READING TEXT:

The cities of Edinburgh and Kyiv share a very special relationship. We are twinned cities.
Our union was the happy product of an agreement signed in 1989 at the behest of former Soviet leader Mikhail Gorbachev. But the link is a natural one, and it is rooted far deeper than those heady glasnost days of 1989.
We share ancient universities that have poured forth poets and politicians. Our cities are ablaze with fine architecture, including churches and public buildings that came alive in medieval times.
I know from my own visit to Kyiv that as individuals we also share that understated cultural pride in our respective cities.
Of course, this Christmas these similarities are overshadowed by a conspicuous difference.
Last week, my boiler broke and for a chilly six days, I was without heat and hot water. My electricity still worked, I had water, albeit very cold, and I did not sit in my house with an existential concern that at any moment a cruise missile could slam into my tenement block and bring chaos and tragedy to me and my neighbours.
These are the contrasting realities for our twin.
This Christmas, in Edinburgh and the rest of the west, I think it is a good time to remember the lightness of our inconveniences. Especially, it is worth recalling that the very triviality of our boiler trials is made possible by the sacrifices to protect freedoms through the ages and to bring into existence the society we have.
Ukrainians heroically defend this type of world.
Beyond these superficial comparisons, when I contemplate the Christmas story, I find that there are two other messages that we cannot fail to see which loom large in our current situation.
You don’t have to be a Christian or celebrate Christmas to see these meanings.
We celebrate the birth of a man who was sent to us, so we are told, by God himself, to sacrifice himself to save us all. We marvel at this idea of an only son ready to risk all for the benefit of others.
Yet in the last 10 months, Ukrainian parents have sacrificed sons and daughters to protect their homeland and defend the rest of us.

MATERIAL SUPPLIED:
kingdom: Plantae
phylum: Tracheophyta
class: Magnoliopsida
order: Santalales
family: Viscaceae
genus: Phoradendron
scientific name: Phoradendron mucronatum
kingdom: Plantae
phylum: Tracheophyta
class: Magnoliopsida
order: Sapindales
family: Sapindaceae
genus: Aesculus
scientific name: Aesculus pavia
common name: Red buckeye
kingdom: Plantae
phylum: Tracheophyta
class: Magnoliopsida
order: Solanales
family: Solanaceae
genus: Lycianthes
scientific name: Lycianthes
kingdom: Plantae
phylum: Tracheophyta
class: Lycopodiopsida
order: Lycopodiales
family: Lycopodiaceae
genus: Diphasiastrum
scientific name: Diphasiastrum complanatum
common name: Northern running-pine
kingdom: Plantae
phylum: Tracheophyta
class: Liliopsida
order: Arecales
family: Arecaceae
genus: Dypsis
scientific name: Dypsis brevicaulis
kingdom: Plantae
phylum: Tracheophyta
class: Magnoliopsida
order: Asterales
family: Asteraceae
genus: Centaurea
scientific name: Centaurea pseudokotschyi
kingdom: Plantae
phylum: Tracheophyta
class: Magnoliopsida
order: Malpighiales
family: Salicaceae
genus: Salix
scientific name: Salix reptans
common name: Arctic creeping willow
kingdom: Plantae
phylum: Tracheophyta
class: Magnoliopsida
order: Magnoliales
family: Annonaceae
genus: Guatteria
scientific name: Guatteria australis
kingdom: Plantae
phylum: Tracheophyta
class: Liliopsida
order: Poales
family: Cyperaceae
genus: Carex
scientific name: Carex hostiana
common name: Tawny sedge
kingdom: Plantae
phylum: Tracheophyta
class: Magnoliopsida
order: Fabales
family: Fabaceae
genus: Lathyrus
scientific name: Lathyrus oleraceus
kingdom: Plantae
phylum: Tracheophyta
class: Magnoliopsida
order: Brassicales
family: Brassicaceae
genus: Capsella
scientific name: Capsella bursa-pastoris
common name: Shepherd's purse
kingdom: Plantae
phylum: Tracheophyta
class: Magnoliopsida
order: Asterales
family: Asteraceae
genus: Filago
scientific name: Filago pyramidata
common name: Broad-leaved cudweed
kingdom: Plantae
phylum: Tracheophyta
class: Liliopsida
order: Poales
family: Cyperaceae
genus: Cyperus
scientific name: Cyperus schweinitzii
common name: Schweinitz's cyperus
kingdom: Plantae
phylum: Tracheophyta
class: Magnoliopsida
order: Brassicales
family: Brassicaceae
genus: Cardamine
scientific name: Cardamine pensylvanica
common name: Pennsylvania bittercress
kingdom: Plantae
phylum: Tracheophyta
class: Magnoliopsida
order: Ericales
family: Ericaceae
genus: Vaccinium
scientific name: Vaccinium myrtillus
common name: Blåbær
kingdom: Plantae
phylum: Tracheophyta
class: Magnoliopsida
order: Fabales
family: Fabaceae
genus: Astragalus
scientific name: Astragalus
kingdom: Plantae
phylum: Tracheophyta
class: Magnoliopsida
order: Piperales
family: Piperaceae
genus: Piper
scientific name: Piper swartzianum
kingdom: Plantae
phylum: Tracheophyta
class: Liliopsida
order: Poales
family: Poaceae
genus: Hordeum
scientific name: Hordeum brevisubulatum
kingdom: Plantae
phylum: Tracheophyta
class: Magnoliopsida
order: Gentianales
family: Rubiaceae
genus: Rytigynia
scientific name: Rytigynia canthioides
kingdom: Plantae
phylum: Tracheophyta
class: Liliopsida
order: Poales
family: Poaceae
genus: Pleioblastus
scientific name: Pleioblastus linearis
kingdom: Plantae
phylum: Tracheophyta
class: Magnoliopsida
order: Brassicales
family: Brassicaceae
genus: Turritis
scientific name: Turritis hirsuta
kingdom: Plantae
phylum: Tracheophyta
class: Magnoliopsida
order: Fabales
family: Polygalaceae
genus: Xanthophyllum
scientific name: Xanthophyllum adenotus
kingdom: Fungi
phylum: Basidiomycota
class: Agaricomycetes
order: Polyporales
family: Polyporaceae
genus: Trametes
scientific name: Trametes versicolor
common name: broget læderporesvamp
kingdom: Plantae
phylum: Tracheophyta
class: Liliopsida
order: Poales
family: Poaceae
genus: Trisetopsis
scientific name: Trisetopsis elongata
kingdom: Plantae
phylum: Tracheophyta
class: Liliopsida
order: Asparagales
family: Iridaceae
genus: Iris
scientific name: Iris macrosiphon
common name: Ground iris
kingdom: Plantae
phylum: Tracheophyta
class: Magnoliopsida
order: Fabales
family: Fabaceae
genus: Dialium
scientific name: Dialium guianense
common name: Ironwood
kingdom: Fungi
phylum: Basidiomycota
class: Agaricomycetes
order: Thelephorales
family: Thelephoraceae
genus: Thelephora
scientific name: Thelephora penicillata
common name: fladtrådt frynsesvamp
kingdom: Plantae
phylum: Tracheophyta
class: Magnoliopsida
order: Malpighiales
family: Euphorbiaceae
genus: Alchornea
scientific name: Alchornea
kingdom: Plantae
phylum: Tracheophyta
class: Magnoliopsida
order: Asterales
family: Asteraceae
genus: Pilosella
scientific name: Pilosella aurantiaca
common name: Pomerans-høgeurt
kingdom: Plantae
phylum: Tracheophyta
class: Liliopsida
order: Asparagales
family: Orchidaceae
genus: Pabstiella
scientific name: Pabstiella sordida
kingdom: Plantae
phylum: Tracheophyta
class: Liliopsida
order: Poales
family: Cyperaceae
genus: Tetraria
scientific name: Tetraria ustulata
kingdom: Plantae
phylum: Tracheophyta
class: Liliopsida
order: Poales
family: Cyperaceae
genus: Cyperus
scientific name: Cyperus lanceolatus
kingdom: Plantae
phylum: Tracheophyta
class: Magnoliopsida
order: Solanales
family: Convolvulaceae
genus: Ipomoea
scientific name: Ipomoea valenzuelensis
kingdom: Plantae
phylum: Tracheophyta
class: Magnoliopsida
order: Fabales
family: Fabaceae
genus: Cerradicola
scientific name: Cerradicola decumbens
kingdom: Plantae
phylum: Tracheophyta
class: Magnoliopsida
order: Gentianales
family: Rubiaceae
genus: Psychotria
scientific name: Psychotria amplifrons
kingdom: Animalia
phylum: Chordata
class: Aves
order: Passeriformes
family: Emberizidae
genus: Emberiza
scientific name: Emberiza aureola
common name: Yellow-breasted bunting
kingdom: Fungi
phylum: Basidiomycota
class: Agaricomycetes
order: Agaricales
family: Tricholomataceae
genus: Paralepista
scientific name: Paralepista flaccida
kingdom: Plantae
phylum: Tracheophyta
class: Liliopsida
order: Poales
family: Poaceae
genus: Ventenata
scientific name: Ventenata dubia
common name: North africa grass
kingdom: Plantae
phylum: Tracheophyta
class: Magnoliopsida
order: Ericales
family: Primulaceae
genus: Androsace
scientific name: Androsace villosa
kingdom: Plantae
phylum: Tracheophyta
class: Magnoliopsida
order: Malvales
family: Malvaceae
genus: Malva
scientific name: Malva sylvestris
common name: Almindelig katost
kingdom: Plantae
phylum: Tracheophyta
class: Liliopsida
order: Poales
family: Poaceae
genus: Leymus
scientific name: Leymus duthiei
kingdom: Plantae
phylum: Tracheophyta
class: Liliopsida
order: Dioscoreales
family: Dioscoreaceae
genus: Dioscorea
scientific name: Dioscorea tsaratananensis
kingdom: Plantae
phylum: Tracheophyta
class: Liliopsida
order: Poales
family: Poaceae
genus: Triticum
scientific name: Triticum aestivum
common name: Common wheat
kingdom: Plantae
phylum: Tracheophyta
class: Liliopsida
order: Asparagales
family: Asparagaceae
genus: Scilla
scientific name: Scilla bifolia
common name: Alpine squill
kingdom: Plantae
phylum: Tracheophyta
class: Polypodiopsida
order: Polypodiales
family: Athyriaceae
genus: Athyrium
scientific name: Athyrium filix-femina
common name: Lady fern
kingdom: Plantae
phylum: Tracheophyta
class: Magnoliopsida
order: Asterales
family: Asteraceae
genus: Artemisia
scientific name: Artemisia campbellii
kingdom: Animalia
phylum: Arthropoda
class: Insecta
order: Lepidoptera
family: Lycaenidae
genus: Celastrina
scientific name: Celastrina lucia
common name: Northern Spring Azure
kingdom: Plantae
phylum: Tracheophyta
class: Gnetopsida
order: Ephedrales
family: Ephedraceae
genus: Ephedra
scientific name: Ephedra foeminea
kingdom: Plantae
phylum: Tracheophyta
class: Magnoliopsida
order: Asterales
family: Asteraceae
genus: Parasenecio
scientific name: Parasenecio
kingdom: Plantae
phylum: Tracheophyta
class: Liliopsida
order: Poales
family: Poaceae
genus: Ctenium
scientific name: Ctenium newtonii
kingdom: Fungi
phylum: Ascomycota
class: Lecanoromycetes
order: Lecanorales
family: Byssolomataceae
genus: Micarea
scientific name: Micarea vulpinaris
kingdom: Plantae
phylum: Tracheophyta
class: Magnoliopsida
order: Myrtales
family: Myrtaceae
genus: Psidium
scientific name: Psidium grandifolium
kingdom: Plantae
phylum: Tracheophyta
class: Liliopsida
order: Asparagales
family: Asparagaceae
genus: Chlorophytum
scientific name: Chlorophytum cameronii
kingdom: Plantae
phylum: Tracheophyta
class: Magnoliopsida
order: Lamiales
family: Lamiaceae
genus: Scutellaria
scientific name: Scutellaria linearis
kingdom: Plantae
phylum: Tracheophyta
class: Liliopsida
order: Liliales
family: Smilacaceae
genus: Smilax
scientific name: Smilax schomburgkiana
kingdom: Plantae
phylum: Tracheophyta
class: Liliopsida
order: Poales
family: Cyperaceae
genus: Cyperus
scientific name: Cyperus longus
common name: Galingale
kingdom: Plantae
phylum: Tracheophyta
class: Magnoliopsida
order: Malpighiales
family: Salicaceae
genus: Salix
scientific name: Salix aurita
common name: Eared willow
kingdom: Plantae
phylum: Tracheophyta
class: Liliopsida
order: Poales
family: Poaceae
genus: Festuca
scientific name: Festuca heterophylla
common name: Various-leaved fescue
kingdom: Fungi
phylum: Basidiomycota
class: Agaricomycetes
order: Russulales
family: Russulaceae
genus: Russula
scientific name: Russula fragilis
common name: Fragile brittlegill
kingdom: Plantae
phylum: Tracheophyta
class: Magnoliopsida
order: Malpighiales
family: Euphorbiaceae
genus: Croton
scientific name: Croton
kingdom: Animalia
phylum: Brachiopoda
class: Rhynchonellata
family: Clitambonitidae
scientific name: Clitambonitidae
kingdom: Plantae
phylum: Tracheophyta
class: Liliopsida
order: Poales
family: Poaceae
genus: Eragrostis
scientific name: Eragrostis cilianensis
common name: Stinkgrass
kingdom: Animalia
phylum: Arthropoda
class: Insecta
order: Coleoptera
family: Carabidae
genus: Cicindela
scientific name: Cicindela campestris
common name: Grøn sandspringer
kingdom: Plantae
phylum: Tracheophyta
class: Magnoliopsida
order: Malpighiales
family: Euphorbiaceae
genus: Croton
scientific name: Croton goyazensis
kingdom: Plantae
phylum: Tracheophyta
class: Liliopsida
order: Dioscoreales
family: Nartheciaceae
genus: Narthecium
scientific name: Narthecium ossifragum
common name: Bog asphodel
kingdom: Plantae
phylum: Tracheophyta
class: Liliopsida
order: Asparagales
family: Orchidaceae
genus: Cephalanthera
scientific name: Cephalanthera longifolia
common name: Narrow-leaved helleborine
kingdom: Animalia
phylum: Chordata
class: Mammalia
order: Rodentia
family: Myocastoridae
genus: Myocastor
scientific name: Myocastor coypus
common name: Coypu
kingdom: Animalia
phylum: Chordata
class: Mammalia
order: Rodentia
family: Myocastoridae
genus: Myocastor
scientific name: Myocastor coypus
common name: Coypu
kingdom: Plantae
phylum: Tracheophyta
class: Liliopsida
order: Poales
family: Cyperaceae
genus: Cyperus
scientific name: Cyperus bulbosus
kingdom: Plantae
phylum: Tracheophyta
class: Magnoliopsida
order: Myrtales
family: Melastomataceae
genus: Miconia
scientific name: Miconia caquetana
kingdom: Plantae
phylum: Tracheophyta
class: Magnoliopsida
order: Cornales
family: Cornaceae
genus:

TASK LIST:
1. Duplicate the portion of the twinned-cities text between "These are the" and "benefit of others.", inclusive.
2. Answer these questions using the twinned-cities text:
(a) In what year was the twinning agreement signed?
(b) For how many days was the writer without heat and hot water?
(c) Over how many months have Ukrainian parents sacrificed sons and daughters, according to the text?
3. Resume the twinned-cities text about Edinburgh and Kyiv, beginning immediately after its final sentence.

WRITTEN ANSWERS:
1.
These are the contrasting realities for our twin.
This Christmas, in Edinburgh and the rest of the west, I think it is a good time to remember the lightness of our inconveniences. Especially, it is worth recalling that the very triviality of our boiler trials is made possible by the sacrifices to protect freedoms through the ages and to bring into existence the society we have.
Ukrainians heroically defend this type of world.
Beyond these superficial comparisons, when I contemplate the Christmas story, I find that there are two other messages that we cannot fail to see which loom large in our current situation.
You don’t have to be a Christian or celebrate Christmas to see these meanings.
We celebrate the birth of a man who was sent to us, so we are told, by God himself, to sacrifice himself to save us all. We marvel at this idea of an only son ready to risk all for the benefit of others.

2.
(a) 1989
(b) Six days
(c) 10 months

3.
Thousands upon thousands of their children, I know not how many were only sons and daughters (and I dread to estimate), have been called to serve so that the world can enjoy peace. Flesh and blood sons and daughters whose loss is a depth of grief far removed from the relatively anodyne church services to celebrate one who died millennia ago.
As we celebrate Christmas, we should reflect and contemplate on those offspring and their parents for whom the Christmas story of a sacrificial son and peace is an absolutely practical experience; a visceral, raw and imminent reality.
And it’s imperative to be magnanimous. Over 90,000 Russian sons have also been lost by their parents, a fact made sadder by its senselessness.
There is a second aspect of the Christmas story that has more of a political philosophical relevance to our current state.
No matter what your Christian proclivities, here we have a story about a human being, a single person, who gave up his life so that the rest of us could be redeemed.
He possessed, so we are told, supernatural faculties that allowed him to walk on water, turn water into wine, and cure the sick with merely a touch.
With these powers, such an individual might have accumulated dictatorial levels of influence, founded a great political movement, and enslaved his enemies. But he did not; he knew his possibilities, and, guided by a higher moral purpose, he set about using these considerable tools to change all around him for the better.
He cared not for the nationality of those he sought to guide.
The story, however much you want to believe is factually true or not, is at the very least a persuasive allegory about how, with effort, and some humility and forbearance, immensely potent human beings can wield their strength for good.
It is not the case that we are all so corrupted and fallen that power can only lead to the accumulation of evil.
One could easily argue that because Jesus was apparently superhuman, it was effortless for such a figure to use his powers to command good. However, the reverse is also true.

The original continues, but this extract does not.